Любовь моя, моя печаль. Когда у тебя горит горло, я чувствую, будто где-то внутри моего естества полыхает костер, живьем пожирающий тело. И поэтому, моя печальная любовь, плачу, чтобы пролитые мной слезы погасили пожар в твоем горле, чтобы смочили чело и увлажнили уста, чтобы ты мог опять пить, потому что за последние два дня не смог проглотить даже немного воды. Любовь моя, постарайся, сделай над собой усилие, хотя я знаю, как это страшно, как одна-единственная капля превращается в пытку и душит тебя, раздувая внутри адский огонь. И раз выпить стакан воды для тебя то же самое, что осушить море, возьми ягодку клубники, которую тебе принесла сестра Анна, несмотря на то что даже одна-единственная, как мне ведомо, – это слишком много, когда от малейшего прикосновения твое горло превращается в пылающую топку. Но если не будешь ни пить, ни есть, тебе не выжить, ведь вот уже два дня тебя изводит жар, и без воды тебе никак. Не поддавайся всем этим шарлатанам, предвещающим худшее. Ты же ведь так хорошо боролся. И столько воевал. Наберись сил и крикни им своим воспаленным горлом, что Франц Кафка нашел свою любовь, что Франц Кафка больше не желает умирать.
Оттла
Почтальон нынче утром, верно, не придет. Она покидает свой наблюдательный пост, идет по коридору и открывает дверь кухни. Отец сидит за столом, уткнувшись носом в «Прагер Тагблатт». Заслышав ее, поднимает глаза и спрашивает, не хочет ли она немного поесть. Она благодарит, но отклоняет его предложение, объясняя, что пришла только попить воды.

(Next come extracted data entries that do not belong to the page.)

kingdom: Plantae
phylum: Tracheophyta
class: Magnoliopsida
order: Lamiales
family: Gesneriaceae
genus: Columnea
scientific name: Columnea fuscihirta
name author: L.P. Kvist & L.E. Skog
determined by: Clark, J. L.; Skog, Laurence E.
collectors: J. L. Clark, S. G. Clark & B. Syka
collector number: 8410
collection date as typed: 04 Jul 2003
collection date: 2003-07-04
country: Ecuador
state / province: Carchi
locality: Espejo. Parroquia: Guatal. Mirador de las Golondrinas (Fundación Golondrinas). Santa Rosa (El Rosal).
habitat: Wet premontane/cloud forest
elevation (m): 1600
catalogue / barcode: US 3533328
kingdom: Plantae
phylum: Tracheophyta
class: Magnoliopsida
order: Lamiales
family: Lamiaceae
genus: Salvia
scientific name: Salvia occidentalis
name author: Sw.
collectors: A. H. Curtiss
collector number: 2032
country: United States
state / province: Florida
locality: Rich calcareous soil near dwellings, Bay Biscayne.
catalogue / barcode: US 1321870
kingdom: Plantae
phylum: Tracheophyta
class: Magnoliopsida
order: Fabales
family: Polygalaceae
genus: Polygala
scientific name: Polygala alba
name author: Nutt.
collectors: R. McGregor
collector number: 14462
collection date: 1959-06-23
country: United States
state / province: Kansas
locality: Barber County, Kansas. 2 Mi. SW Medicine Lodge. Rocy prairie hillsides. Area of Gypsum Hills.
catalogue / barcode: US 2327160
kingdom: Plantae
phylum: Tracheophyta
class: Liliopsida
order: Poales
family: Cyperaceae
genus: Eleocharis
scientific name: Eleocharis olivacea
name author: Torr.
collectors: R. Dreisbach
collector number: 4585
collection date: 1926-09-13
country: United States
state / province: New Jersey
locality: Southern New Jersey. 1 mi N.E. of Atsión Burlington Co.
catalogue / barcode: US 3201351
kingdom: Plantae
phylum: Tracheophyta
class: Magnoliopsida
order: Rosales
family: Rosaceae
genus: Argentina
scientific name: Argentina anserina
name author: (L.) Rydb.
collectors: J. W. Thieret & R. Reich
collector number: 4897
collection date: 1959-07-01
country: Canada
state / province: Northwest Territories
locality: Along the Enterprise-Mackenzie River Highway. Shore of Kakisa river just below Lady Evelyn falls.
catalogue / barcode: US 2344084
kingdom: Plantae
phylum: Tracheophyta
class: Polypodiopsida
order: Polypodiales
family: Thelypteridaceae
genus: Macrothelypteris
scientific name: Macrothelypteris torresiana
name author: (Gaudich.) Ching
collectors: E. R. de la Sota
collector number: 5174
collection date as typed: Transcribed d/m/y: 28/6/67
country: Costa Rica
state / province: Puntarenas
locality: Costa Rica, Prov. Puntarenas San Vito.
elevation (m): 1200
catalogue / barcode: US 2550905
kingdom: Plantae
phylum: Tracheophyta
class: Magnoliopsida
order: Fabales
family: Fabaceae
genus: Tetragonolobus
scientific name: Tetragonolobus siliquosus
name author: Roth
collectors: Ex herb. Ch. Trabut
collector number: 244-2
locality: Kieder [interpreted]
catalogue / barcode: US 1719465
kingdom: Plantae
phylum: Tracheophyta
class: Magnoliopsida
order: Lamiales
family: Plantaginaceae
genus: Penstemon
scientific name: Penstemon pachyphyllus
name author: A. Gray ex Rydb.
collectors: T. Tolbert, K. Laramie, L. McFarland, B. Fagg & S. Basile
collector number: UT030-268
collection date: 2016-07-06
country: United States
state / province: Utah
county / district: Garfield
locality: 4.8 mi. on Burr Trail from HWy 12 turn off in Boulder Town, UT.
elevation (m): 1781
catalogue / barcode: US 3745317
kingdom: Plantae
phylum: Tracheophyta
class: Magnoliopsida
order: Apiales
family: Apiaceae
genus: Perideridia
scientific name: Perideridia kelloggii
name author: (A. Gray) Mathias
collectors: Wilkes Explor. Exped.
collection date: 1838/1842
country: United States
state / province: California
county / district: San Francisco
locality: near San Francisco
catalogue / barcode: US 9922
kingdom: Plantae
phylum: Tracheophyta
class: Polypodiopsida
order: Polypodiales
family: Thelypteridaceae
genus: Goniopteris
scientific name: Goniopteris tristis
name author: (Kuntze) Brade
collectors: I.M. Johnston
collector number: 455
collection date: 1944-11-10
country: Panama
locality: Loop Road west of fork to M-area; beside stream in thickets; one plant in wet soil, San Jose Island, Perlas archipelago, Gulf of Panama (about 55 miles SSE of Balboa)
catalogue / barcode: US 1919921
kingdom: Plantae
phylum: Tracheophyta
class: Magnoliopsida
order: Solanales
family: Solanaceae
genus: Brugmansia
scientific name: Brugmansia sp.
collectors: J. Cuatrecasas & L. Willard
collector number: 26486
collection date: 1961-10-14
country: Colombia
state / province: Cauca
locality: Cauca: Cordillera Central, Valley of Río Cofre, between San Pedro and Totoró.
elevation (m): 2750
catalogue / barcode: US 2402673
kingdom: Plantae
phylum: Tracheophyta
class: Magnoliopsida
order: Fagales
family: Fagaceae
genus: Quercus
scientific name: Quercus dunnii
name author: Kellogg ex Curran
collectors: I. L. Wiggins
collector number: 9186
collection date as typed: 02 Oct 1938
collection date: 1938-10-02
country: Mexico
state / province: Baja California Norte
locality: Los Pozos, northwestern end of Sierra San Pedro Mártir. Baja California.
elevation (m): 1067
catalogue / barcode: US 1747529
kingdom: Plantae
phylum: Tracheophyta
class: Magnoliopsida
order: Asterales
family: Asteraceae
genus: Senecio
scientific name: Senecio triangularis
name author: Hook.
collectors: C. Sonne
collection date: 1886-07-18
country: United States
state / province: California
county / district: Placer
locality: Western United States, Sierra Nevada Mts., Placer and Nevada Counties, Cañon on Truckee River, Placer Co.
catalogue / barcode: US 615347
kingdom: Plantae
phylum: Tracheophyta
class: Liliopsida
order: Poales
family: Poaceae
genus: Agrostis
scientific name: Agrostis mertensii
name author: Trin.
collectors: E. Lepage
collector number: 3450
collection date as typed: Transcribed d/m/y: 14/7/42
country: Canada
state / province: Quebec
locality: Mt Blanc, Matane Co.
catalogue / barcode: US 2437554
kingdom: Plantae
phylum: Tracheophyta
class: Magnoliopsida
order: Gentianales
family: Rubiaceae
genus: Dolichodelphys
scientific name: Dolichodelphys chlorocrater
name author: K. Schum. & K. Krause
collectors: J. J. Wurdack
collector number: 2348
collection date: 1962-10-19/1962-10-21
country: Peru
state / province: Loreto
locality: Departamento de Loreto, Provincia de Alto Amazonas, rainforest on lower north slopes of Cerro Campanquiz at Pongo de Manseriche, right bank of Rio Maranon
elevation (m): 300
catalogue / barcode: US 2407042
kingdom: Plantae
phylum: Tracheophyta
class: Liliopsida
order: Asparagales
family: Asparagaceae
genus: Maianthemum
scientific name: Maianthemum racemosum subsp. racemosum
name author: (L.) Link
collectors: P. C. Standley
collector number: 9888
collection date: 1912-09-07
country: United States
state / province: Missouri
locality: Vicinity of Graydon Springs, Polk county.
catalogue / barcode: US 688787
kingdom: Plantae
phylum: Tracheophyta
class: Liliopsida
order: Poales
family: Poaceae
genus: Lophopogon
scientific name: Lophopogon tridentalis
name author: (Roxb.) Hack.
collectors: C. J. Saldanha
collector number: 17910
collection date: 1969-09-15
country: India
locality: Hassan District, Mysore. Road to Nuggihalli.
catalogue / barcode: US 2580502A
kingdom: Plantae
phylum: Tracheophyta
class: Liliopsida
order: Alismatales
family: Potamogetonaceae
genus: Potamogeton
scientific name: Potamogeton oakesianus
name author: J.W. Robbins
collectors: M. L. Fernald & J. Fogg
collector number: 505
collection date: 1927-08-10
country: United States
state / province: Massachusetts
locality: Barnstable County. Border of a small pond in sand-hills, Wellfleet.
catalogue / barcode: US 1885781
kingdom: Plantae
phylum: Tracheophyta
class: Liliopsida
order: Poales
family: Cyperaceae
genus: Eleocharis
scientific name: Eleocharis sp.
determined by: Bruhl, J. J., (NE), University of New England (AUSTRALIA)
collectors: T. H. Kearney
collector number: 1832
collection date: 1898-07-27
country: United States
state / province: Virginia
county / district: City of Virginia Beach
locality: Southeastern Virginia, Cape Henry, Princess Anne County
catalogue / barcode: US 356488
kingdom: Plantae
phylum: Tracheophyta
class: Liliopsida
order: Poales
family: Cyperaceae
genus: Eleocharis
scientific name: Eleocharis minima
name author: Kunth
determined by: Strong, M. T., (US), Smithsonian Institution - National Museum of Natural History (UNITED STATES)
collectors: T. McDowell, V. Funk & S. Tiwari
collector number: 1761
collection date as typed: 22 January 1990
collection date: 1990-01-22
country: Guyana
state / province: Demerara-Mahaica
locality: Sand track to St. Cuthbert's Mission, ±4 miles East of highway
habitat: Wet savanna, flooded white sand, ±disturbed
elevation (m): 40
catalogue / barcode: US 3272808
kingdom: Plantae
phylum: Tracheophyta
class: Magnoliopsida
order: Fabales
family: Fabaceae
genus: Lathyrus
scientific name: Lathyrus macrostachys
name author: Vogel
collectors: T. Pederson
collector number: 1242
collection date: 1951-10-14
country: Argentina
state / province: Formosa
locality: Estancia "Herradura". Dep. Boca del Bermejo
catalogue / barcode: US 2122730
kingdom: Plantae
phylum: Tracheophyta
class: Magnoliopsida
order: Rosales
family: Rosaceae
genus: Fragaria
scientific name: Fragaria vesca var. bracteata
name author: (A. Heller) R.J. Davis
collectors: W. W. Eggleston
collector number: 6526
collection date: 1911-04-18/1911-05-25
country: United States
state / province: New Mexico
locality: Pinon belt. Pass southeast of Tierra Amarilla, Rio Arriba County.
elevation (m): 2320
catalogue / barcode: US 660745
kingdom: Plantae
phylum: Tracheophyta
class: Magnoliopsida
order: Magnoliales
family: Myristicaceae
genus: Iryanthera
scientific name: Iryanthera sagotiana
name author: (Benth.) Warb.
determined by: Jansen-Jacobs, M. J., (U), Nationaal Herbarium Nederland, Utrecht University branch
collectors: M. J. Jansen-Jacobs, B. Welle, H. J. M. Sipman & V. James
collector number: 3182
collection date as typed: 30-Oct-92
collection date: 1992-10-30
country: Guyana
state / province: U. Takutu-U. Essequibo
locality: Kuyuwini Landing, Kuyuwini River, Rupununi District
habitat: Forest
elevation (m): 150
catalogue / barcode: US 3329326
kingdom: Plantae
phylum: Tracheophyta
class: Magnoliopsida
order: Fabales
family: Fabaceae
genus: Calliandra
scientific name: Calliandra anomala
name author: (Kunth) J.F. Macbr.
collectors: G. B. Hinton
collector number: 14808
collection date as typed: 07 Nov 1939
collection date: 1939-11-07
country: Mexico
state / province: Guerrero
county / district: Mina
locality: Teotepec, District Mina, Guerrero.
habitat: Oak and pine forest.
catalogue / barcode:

– У тебя усталый вид, – говорит отец.
Оттла качает головой и наполняет стакан.
– Тем лучше, – отвечает на это он, попутно откусывая приличный кусок поджаренного хлеба, предварительно размочив его в кофе.
– Новости не самые радостные, – продолжает он, возвращаясь к газете. – Взять хотя бы эту историю вокруг договора о взаимопомощи с Францией! Да наш министр иностранных дел вот-вот спровоцирует в Праге немецкую общину. Чего Эдвард Бенеш боится так, что обращается за помощью к Франции в борьбе с Германией? На дворе 1924 год! Война на двадцать лет вперед поставила Германию на колени. Если позволишь, я расскажу тебе, что будет дальше: судетские и пражские немцы выступят против этого соглашения, свалят все на президента Масарика и других чехов, а те в ответ предъявят аналогичные обвинения. И на чьи, по-твоему, головы обрушится ненависть, полыхнув по всей стране, а?
Он замолкает, в ожидании ответа поднимает на нее глаза и продолжает дальше:
– Стало быть, ты не знаешь, на чьи головы падет вся эта ненависть?